# tensión nominal



## Minga

la frase dice 

3.6.	High tension: aquella cuya tensión nominal supera los 5.000 Voltios

nominal tension no es muy literal???

GRACIAS


----------



## jsvillar

Rated Voltage?


----------



## Minga

me preguntás a mi????  es rated voltage o no???


----------



## Sr Salchicha

creo que es "nominal voltage"


----------



## Minga

necesito a alguien que no me pregunte o me diga CREO...  
me parece a mi que está en el medio, que es RATE voltage, 
alguien que me confirme 
GRACIAS IGUAL


----------



## Sr Salchicha

Sorry. Nominal Voltage!


----------



## vicdark

¿Te sirve esto?

*Rated* speed, velocidad de régimen o nominal. *Rated voltage*, tensión nominal. *Rated* wind speed, velocidad nominal del viento. *Rated*, capacidad nominal *...*
www.sapiensman.com/ESDictionary/R/Technical_vocabulary_Spanish(R3).htm


----------



## Sr Salchicha

I think you'll find that one set of terms is in AE and the other in BE.

**EJERCICIO BREVE 1:** Enumera los nombres de usuario de todas las personas que publican en el hilo sobre la tensión nominal.
**EJERCICIO BREVE 2:** Prosigue el hilo sobre la tensión nominal a partir de su última intervención.
Los registros no tienen relación con el hilo sobre la tensión nominal.

**FRAGMENTOS DE REGISTROS:**
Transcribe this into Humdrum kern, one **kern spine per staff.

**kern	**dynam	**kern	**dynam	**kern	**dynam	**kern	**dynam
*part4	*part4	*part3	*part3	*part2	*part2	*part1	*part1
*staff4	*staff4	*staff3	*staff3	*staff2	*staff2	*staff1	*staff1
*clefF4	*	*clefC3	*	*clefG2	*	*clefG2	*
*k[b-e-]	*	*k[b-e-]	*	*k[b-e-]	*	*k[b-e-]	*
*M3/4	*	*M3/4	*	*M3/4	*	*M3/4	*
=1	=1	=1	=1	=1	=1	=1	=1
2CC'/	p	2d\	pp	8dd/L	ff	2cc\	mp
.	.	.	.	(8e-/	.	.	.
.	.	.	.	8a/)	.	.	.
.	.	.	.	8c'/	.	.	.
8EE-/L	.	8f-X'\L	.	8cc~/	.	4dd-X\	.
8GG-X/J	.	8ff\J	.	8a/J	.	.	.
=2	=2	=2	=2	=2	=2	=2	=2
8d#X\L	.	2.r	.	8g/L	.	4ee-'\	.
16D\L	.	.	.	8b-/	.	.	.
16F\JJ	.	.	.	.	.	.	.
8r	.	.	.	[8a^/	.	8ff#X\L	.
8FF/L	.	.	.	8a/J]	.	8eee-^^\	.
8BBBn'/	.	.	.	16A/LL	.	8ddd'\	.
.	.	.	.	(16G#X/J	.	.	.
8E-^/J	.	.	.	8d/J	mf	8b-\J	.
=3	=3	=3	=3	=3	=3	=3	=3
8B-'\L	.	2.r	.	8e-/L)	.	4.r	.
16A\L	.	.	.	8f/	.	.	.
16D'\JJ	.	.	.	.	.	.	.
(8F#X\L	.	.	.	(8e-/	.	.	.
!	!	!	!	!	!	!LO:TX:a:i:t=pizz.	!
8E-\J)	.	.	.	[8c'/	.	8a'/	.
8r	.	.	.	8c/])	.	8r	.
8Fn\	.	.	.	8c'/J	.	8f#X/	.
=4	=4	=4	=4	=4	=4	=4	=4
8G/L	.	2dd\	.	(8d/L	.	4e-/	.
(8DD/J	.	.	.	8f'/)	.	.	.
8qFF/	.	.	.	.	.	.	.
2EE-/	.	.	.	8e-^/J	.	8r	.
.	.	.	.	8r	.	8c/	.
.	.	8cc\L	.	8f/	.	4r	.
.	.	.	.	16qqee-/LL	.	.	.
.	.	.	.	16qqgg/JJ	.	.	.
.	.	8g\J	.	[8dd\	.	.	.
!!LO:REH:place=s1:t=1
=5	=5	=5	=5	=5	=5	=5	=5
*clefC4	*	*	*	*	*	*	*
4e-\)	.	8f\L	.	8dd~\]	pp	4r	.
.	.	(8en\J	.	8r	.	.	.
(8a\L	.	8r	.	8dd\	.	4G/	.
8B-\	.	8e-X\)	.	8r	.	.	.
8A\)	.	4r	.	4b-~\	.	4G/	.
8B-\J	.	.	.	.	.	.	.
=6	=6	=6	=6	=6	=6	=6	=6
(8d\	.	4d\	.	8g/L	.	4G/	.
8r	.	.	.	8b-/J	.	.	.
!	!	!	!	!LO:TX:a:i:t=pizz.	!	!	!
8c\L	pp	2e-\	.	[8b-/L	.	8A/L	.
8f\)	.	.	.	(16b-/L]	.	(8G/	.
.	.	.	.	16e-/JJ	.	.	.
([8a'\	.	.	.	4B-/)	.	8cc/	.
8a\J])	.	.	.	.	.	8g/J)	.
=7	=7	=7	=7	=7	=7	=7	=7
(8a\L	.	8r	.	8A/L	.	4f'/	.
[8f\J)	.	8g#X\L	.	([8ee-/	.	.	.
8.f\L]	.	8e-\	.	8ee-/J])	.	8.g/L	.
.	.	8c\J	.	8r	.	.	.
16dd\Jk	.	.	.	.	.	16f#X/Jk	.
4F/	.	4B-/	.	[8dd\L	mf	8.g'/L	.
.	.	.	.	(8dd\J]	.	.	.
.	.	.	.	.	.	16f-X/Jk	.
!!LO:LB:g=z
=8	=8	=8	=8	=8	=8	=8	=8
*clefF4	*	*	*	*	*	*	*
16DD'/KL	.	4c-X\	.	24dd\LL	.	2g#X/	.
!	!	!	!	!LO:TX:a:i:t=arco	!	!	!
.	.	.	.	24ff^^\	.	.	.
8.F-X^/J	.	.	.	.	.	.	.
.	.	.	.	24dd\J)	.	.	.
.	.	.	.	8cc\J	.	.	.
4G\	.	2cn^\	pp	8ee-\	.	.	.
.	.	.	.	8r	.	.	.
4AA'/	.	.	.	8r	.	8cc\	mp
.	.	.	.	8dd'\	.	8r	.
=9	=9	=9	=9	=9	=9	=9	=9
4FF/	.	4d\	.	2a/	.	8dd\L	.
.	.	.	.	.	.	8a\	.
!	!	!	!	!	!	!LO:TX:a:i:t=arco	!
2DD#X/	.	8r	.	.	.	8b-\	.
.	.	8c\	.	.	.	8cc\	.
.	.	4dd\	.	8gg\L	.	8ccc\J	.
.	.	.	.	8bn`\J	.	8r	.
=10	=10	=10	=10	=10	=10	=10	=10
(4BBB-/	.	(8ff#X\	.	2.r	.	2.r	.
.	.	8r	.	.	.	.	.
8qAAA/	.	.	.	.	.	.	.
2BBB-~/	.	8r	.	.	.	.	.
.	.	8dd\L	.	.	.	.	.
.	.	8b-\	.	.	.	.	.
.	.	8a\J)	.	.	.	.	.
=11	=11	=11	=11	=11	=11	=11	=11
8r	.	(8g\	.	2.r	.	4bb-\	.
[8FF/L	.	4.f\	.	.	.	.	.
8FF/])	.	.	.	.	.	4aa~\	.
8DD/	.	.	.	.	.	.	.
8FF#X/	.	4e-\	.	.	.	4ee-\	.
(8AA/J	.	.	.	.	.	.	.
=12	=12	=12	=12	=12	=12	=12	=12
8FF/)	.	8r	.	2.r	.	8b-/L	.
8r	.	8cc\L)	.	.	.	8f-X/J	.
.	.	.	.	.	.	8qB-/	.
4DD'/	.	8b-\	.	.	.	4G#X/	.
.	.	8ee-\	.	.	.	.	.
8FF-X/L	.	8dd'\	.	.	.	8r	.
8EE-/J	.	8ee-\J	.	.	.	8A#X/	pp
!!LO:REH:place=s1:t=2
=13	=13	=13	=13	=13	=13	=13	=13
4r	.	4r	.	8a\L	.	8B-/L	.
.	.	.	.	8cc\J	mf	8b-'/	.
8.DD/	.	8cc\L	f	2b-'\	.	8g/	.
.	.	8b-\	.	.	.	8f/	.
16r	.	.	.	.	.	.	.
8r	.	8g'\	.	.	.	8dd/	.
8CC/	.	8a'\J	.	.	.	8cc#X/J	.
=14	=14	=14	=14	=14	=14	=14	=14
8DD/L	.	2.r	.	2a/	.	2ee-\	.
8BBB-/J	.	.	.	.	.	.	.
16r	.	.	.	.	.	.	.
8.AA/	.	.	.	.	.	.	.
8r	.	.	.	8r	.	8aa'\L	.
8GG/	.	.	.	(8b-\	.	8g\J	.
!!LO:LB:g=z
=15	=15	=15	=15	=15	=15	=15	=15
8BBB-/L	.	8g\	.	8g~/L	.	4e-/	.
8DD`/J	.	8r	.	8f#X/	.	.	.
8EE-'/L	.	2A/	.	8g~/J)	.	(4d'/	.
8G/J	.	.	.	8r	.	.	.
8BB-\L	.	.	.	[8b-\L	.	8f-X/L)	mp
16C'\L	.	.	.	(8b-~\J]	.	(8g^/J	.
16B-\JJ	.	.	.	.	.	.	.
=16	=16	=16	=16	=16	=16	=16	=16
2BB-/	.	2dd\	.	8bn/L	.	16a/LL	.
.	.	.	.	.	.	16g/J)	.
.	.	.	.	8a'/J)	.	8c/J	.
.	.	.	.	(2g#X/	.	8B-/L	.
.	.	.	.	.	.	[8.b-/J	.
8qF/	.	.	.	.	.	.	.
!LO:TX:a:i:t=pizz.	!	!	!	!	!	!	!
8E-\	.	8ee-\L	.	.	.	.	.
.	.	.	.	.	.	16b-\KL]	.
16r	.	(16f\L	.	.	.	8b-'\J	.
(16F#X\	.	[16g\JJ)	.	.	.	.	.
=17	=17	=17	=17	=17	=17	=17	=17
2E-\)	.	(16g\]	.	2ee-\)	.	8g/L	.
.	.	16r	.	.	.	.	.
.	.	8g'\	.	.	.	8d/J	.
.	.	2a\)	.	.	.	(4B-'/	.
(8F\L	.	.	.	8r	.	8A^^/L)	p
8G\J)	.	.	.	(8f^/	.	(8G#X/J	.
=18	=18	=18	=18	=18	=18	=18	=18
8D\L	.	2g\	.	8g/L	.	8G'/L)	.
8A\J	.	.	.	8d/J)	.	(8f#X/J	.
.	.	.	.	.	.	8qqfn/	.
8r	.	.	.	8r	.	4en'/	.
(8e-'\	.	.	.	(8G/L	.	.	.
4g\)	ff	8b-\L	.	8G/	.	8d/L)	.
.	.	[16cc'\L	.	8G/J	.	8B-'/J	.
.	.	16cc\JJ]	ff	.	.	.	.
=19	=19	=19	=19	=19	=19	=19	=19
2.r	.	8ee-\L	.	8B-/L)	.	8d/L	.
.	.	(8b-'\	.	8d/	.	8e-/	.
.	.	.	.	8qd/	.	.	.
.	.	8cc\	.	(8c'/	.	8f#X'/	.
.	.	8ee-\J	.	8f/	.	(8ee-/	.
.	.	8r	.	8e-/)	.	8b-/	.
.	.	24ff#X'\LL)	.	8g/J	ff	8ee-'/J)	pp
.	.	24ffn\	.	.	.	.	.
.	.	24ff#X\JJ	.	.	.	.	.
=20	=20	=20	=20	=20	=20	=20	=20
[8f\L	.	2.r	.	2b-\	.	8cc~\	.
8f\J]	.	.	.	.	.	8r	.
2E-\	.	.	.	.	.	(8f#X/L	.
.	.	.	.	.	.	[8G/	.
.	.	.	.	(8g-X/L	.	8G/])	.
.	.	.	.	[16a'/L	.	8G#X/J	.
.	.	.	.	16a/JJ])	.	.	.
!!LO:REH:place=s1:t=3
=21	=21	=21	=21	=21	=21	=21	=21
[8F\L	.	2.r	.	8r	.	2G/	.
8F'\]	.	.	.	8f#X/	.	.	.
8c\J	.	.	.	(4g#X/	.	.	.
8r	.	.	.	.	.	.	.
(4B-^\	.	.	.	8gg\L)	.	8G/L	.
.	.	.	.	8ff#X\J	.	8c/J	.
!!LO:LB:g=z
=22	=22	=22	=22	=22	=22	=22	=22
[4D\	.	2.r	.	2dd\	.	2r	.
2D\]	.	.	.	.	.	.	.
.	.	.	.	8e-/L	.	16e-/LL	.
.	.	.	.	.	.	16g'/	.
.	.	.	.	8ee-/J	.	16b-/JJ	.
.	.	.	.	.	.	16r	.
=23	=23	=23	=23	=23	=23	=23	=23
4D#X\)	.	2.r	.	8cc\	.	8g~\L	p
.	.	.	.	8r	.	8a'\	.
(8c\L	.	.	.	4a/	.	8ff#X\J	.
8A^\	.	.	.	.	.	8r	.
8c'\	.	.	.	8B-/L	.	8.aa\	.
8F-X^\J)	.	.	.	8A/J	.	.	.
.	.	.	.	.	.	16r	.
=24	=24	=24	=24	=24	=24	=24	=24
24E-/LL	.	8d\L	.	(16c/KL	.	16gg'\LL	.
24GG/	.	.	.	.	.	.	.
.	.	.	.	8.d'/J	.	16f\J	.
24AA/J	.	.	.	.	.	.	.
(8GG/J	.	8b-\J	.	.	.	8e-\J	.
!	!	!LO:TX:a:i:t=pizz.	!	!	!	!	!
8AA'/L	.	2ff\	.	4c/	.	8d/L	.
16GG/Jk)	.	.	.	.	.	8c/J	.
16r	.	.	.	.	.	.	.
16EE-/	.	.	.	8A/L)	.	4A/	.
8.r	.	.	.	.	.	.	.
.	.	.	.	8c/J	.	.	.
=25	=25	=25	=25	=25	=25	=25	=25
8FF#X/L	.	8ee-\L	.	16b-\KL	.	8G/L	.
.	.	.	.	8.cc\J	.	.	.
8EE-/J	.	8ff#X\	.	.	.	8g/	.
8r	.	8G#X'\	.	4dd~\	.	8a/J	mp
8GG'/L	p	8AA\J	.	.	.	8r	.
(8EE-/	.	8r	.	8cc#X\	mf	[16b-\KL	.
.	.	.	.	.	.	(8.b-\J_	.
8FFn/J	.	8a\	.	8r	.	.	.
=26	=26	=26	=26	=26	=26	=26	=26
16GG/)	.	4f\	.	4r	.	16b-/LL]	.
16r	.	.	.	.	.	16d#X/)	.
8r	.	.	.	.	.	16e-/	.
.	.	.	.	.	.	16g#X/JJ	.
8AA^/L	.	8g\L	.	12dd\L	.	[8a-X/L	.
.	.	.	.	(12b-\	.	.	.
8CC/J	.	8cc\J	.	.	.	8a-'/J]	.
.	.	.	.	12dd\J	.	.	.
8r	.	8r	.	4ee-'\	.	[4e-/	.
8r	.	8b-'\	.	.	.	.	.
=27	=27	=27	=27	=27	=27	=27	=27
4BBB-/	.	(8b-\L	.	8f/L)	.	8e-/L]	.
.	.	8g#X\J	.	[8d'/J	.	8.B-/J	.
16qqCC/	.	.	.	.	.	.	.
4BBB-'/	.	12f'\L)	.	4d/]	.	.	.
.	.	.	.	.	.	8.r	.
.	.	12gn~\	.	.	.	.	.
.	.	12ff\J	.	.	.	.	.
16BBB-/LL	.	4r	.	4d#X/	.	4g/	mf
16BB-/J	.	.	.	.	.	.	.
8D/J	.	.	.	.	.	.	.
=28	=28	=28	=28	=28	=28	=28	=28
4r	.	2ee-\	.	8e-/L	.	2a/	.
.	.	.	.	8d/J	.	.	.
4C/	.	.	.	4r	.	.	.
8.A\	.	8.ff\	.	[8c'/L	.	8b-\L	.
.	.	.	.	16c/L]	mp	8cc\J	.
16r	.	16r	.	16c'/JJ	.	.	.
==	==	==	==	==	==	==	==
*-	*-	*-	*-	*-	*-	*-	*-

**RESULTADO 1:** Minga, jsvillar, Sr Salchicha, vicdark

**RESULTADO 2:**
----------



## Minga

yo usaría es Nominal Tension. Lo que pasa es que la palabra Rate es medio ambigua, significa ya sea "Ratio/tasa/caudal" por un lado, y "valor prefijado" por el otro. Es ambigua. Nominal es una tradución tal vez un poco literal, pero dado que existe y la utilizan creo que es la mejor... qué opinan?


----------



## RIU

Hola Minguilla, 

Mal que te pese , _nominal voltage (o tensión nominal)_ es la tensión en bornes de un acumulador a plena carga mientras suministra la corriente a régimen nominal. _Rated voltage_ es la tensión de diseño de cualquier elemento eléctrico. Como supongo que hablas de transporte de energia, me inclino por rated voltage.

Abrazote!

RIU


----------



## Minga

hmmmm dios mio qué dificil ....
me parece coherente...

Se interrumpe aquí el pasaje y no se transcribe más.